(Source data)
################
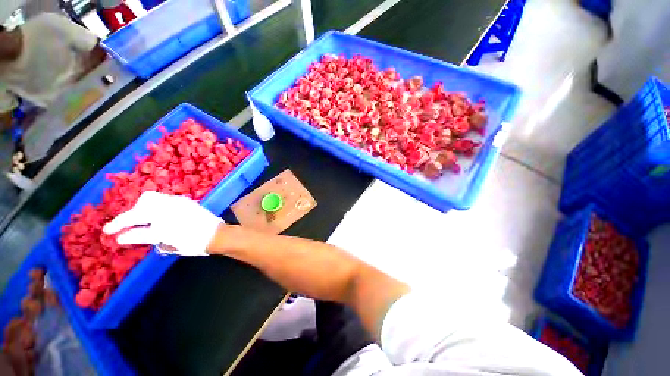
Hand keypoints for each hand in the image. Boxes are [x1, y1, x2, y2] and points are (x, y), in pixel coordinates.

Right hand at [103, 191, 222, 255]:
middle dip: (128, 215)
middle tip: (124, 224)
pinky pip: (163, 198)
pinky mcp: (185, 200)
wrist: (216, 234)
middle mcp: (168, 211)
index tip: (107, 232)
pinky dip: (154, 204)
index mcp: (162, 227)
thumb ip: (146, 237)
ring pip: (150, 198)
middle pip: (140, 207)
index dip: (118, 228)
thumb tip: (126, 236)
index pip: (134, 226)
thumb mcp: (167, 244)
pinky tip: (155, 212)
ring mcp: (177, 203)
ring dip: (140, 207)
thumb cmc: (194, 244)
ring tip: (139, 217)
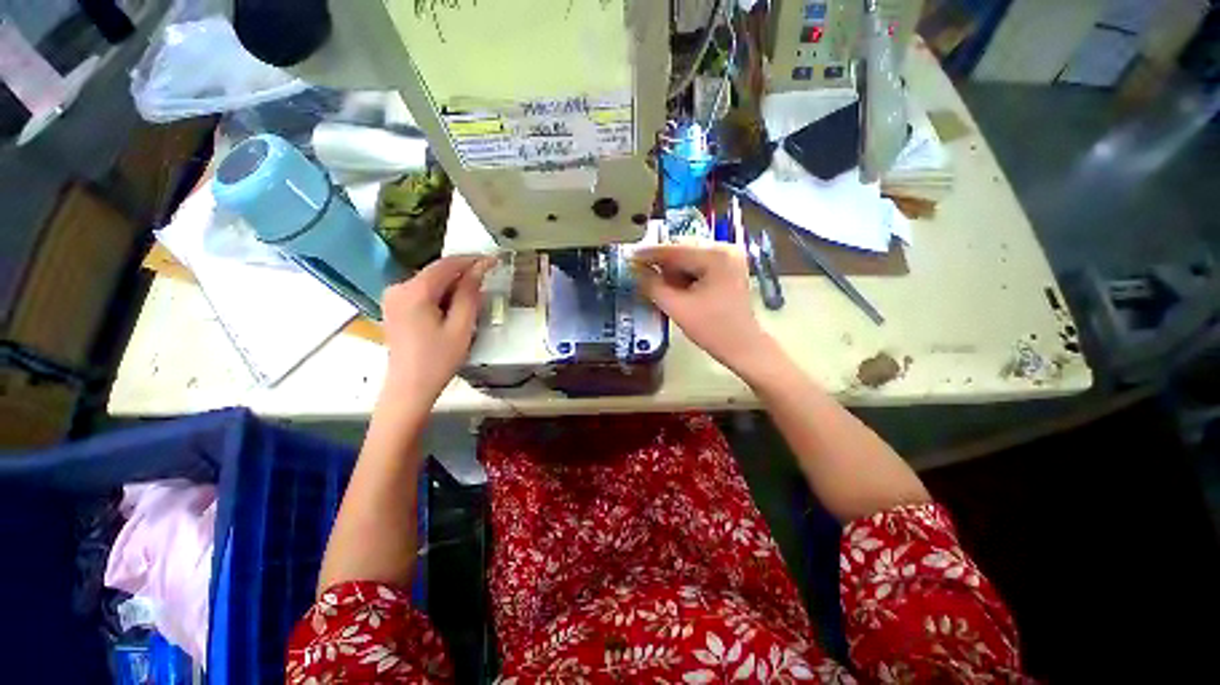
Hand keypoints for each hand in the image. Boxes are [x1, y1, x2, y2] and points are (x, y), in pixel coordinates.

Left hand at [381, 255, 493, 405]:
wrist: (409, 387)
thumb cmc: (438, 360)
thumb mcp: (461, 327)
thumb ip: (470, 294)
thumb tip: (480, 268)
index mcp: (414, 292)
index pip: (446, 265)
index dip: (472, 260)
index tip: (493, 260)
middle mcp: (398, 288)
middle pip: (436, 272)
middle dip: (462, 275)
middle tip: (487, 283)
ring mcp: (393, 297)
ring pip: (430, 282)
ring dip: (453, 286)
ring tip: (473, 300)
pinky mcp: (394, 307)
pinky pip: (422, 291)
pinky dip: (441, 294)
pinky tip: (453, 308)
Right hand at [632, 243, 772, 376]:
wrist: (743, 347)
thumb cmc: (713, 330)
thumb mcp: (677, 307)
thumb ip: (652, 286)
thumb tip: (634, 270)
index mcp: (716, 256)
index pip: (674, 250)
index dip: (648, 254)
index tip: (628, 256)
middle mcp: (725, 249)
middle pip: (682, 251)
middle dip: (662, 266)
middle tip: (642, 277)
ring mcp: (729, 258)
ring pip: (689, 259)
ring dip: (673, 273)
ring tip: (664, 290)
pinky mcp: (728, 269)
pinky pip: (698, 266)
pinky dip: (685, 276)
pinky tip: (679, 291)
################
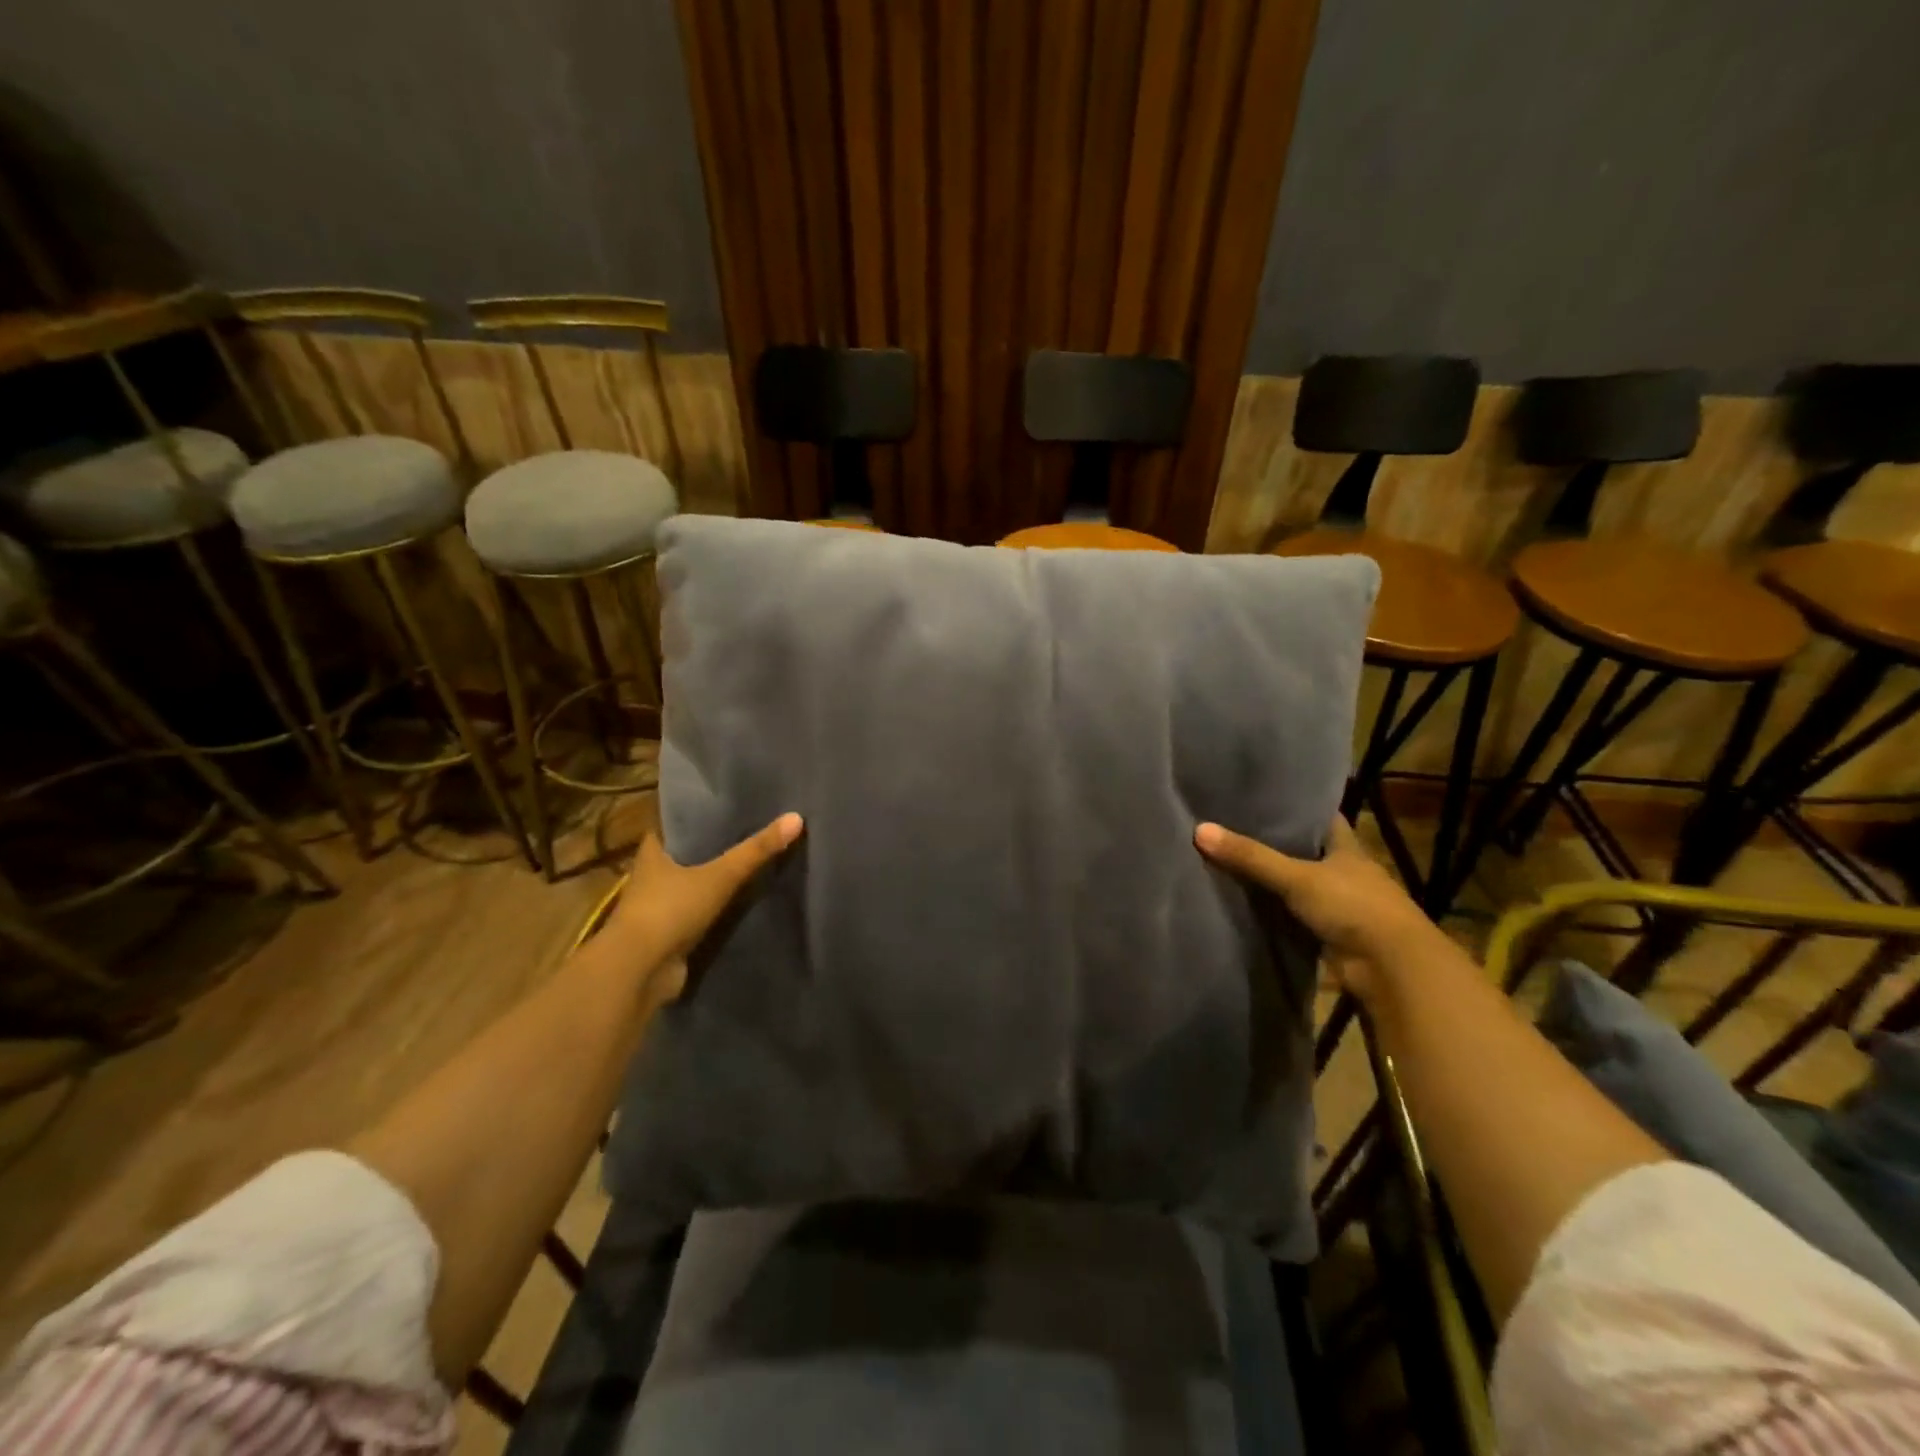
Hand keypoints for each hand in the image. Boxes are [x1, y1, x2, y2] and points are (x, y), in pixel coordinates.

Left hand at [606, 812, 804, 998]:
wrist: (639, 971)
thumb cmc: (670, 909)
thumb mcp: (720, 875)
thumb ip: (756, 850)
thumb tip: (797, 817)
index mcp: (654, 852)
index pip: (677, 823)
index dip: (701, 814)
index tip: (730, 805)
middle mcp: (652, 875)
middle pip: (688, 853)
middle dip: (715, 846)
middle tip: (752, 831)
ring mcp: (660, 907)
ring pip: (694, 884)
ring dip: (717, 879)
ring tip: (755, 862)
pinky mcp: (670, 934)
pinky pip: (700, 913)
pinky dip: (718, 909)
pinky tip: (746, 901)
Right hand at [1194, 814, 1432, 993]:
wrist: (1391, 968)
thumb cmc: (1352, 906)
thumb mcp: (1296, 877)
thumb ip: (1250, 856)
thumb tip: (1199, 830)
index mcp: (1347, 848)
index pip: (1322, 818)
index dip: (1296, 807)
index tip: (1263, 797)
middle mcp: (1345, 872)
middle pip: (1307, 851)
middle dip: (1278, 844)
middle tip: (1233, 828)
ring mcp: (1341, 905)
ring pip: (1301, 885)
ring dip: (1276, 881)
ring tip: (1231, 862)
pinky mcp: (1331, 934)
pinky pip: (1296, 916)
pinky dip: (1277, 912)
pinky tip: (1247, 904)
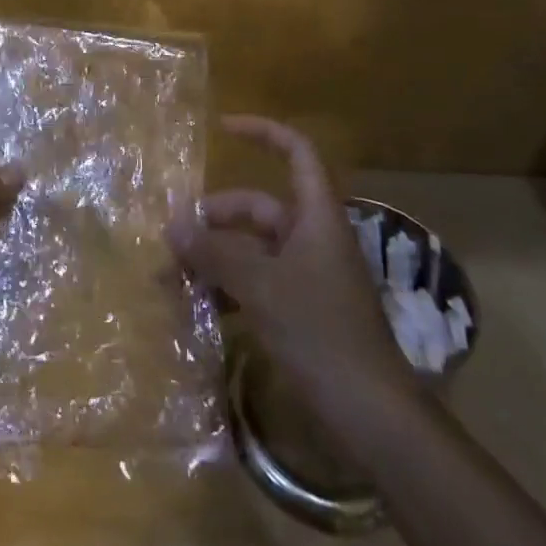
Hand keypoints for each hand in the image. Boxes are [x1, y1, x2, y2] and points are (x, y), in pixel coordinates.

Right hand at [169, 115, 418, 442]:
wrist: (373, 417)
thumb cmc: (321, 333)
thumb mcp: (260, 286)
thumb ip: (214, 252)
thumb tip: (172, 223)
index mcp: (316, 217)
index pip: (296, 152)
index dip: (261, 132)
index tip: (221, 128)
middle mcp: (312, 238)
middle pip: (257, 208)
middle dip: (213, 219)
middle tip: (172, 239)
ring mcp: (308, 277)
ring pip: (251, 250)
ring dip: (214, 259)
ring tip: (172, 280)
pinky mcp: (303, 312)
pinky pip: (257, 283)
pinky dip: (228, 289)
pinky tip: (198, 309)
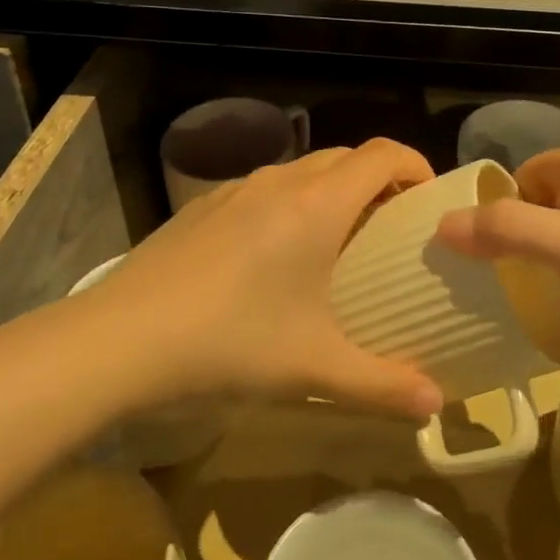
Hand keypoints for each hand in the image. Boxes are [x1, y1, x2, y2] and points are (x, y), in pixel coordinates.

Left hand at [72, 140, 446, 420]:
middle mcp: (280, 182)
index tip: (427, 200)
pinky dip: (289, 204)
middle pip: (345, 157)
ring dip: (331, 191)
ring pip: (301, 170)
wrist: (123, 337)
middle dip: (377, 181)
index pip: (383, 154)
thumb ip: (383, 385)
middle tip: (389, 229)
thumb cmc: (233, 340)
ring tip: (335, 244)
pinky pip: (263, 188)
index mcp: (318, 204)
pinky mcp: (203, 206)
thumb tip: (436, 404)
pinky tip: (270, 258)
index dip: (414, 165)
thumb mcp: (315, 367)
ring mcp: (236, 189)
################
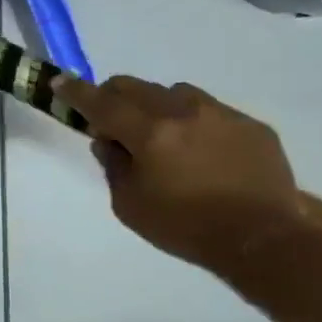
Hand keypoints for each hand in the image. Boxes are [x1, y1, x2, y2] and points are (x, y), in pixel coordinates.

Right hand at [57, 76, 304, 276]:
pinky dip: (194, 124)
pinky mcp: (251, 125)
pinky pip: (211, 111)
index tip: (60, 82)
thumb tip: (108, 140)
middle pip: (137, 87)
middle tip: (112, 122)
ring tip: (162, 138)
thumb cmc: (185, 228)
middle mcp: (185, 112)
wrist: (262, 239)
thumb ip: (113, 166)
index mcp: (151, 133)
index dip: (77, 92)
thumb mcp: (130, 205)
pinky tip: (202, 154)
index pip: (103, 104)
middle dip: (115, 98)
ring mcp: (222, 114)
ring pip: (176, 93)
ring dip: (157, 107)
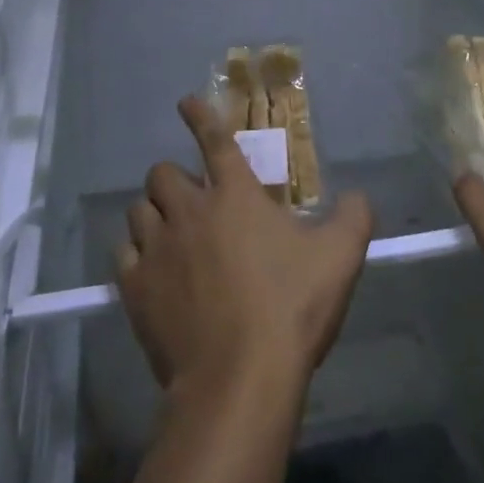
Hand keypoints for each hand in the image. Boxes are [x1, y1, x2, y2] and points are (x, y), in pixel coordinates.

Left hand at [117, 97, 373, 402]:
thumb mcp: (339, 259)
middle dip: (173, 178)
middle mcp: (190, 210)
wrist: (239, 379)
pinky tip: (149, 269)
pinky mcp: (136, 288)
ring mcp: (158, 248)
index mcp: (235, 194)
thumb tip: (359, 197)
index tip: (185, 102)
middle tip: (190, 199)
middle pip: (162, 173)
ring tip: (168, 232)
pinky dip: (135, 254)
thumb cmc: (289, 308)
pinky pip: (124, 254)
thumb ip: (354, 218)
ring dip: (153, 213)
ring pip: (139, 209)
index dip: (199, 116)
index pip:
################
• WHAT THE TASK REQUIRES
What is asked for is an exact copy of the lines above from the one containing "wrist: (239, 379)" through the one containing "pinky pip: (124, 254)", and only those.

• PROBLEM SOLUTION
wrist: (239, 379)
pinky tip: (149, 269)
pinky mcp: (136, 288)
ring mcp: (158, 248)
index mcp: (235, 194)
thumb tip: (359, 197)
index tip: (185, 102)
middle tip: (190, 199)
middle pip: (162, 173)
ring tip: (168, 232)
pinky dip: (135, 254)
thumb cmc: (289, 308)
pinky pip: (124, 254)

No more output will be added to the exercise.